Loaded into a Claude session that should build a new producer. Defines:
- The
BridgeAPI in tutorial form. - The Redis schema and workdir layout.
- Patterns: resume via deliverable file, progress prints, validation that helps the worker fix in place.
- Gotchas: concurrency, crash recovery, scratch GC.
To make Claude start a producer and drive it end-to-end for a specific project (say, summarising bug reports), write a third domain skill alongside these two. It carries:
- What command starts your producer (e.g.
python3 ~/my-domain/producer.py --input ...). - What domain-specific working principles workers need (e.g. "always read the full bug report; never summarise from the title alone").
- Stage transitions if your pipeline has them ("when pool A drains, start producer for pool B").
The domain skill defers loop discipline to openbridge (or duplicates it inline) and the API/architecture to openbridge-build. This split keeps domain skills small (~100-200 lines) because the heavy operator/author conventions are inherited.

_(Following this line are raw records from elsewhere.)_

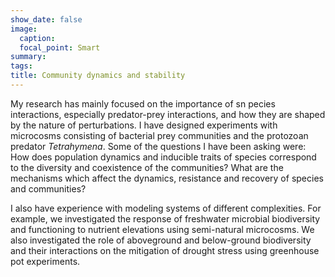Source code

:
 ```yaml
---
show_date: false
image:
  caption: 
  focal_point: Smart
summary: 
tags:
title: Community dynamics and stability 
---
```


My research has mainly focused on the importance of sn pecies interactions, especially predator-prey interactions, and how they are shaped by the nature of perturbations. I have designed experiments with microcosms consisting of bacterial prey communities and the protozoan predator _Tetrahymena_. Some of the questions I have been asking were: How does population dynamics and inducible traits of species correspond to the diversity and coexistence of the communities? What are the mechanisms which affect the dynamics, resistance and recovery of species and communities? 

I also have experience with modeling systems of different complexities. For example, we investigated the response of freshwater microbial biodiversity and functioning to nutrient elevations using semi-natural microcosms. We also investigated the role of aboveground and below-ground biodiversity and their interactions on the mitigation of drought stress using greenhouse pot experiments.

Example domain skill structure:
---
name: my-domain
description: Drives the my-domain pipeline. Loop discipline lives in openbridge/SKILL.md — read that first.
---
# my-domain
## Step 0 — load the operator contract
Read `skills/openbridge/SKILL.md` from this repository first. That defines the autonomous-loop rules.
## Pipeline overview
(your stages, deliverables, defaults)
## Starting a producer (no user confirmation)
(the exact command to launch your producer, with sensible defaults)
## Per-stage working principles
(what's specific to your domain — files to read, validation criteria, etc.)A worked domain skill should be roughly 100–200 lines: the autonomous-loop discipline is inherited from openbridge, the API is inherited from openbridge-build, and this file just adds the project-specific glue (start command, defaults, per-stage prompts, working principles unique to your domain).
- Not a replacement for the Anthropic API or Claude SDK. It's the opposite approach: instead of paying per-token to drive Claude, you use the Claude Code subscription you already have and orchestrate its sessions programmatically. Pick the API when you need pure-machine throughput at any cost; pick OpenBridge when you want zero marginal AI cost on batch work.
- Not a queue for arbitrary async tasks — the worker is assumed to be a Claude Code session (human-in-the-loop or autonomous-loop). The protocol is shaped around that.
- Not a job scheduler — there's no priority, no retry policy beyond validation rejection, no dead-letter queue.
0.1.0 — works in production for the use case it was designed for (driving multi-session Claude work pools on a single machine). Cross-machine workers require a shared filesystem. PR's welcome to add the missing pieces (cross-host scratch storage, priority queues, dead-letter handling, etc.).